One of the most obvious pitfalls of interpreting in these situations are false cognates, which are words that sound the same in different languages but mean different things. An example of this is the Spanish word ‘embarazada’ which sounds like embarrassed but actually means ‘pregnant’. You can see why this could be problematic in a hospital situation. Another example of this is the word ‘intoxicado’ which translated properly from Spanish means ‘poisoned or having an allergic reaction’ but if a qualified interpreter isn’t used it can be misunderstood as intoxicated; this mistake was actually made in the US, where a young man was left quadriplegic after being sent to a hospital in a comatose state and misdiagnosed… the court settlement could end up rising to 71 million dollars.
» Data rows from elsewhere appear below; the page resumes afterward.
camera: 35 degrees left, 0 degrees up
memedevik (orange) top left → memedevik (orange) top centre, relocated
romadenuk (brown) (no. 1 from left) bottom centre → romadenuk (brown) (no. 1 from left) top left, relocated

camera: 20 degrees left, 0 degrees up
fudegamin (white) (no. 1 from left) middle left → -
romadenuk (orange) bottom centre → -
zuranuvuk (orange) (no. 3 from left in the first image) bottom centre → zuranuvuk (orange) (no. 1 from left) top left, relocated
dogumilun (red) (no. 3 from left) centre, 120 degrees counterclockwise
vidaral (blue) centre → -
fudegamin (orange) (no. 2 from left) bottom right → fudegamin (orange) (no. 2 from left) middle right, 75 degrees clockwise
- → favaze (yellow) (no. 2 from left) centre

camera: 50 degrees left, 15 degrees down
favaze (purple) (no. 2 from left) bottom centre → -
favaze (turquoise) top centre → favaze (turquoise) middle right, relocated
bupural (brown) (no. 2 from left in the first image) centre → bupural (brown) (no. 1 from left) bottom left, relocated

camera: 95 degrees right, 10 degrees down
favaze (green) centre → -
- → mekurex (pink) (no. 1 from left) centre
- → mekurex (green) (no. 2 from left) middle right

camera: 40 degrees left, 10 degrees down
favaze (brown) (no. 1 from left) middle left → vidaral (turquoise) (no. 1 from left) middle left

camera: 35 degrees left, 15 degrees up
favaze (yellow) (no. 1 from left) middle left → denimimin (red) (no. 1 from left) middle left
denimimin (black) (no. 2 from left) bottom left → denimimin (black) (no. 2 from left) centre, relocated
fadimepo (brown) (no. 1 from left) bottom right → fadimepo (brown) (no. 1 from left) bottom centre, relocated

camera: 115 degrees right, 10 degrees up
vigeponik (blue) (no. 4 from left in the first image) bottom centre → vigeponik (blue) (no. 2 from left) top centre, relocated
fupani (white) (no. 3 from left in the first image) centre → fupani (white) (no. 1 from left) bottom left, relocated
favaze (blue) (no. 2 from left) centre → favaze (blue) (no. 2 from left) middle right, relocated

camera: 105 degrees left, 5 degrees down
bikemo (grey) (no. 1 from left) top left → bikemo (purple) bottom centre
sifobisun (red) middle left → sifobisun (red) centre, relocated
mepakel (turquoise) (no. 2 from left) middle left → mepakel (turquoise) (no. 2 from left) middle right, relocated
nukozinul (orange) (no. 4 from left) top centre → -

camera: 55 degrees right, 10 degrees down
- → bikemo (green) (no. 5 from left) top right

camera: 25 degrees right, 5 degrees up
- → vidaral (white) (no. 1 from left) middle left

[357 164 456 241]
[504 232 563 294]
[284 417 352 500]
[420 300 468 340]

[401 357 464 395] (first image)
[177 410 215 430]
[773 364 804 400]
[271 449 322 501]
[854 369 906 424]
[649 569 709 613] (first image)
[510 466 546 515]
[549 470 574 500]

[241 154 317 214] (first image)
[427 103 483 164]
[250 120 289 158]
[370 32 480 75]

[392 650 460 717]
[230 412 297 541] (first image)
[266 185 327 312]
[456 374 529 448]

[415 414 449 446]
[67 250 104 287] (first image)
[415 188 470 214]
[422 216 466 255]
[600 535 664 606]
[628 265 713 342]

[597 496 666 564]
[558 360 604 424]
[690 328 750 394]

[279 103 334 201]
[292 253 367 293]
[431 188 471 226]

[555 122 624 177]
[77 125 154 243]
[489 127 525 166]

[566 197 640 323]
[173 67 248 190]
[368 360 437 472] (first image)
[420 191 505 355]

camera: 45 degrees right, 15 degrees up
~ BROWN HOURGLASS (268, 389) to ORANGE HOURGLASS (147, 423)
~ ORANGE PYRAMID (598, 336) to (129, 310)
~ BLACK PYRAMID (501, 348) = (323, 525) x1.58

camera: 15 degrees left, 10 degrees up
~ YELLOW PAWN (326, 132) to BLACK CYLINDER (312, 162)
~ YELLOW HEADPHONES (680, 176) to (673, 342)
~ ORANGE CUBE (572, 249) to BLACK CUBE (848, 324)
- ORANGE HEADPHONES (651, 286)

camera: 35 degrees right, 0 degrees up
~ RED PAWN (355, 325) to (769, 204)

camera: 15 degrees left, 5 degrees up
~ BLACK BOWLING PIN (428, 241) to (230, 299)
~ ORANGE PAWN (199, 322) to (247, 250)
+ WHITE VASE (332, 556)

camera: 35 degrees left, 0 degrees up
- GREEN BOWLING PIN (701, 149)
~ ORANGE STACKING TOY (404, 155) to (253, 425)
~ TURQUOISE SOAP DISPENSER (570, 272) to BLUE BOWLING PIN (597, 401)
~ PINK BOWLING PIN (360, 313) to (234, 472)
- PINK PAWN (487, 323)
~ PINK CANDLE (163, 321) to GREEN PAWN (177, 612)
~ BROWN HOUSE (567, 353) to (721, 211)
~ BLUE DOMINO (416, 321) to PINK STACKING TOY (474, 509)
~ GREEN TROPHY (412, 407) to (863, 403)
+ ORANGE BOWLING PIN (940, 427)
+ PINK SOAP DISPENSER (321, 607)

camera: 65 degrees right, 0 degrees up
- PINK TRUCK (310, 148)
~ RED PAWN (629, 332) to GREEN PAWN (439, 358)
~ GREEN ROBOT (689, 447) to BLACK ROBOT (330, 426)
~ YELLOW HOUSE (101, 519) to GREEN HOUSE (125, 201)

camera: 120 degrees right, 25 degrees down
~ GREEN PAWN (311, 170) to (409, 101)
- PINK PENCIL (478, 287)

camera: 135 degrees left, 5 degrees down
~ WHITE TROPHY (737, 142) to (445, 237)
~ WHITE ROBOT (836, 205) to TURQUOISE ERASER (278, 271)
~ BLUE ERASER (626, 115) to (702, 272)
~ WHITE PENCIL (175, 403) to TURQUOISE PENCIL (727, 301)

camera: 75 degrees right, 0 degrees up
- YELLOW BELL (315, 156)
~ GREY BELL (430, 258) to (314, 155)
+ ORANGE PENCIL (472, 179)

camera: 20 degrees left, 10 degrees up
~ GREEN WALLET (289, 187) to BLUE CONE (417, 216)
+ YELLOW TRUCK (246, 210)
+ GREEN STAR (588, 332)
In these situation it really pays to have an expert interpreter, because the risk of leaving it up to someone without the correct qualifications can actually be life-changing.
What is the difference between Interpreting and Translation?
On the surface, it wouldn’t be foolish think that the only difference between interpreting and translation is that one is done face to face, and the other is done with written text. But the fact that both are rarely performed by the same person tells another story; there is a big difference in the skills and training needed, and the aptitude required.
The most important skills needed to be a translator are the abilities to understand the language and the culture the written text comes from. The translator then needs to be able to use their library of dictionaries and appropriate reference materials to accurately render the text to its required language. A translator needs a deep understanding of the target language.
Vandu only use translators who are qualified in translation to University level and have achieved a Degree or Masters, or a Diploma in Public Service Translation.
An interpreter needs to be able to interpret from one language to another on the spot, listening to the source language whilst interpreting it into the target language ready for the client. You need excellent listening skills and intelligence to interpret what is being said, including idioms and colloquialisms from different cultures, from one language to another with precision.
When using interpreters, Vandu ensure that they are qualified to at least Community Interpreting Level 3. If Vandu are required to send interpreters to a court of law, interpreters will always be qualified in a Diploma in Public Service Interpreting in the Law option.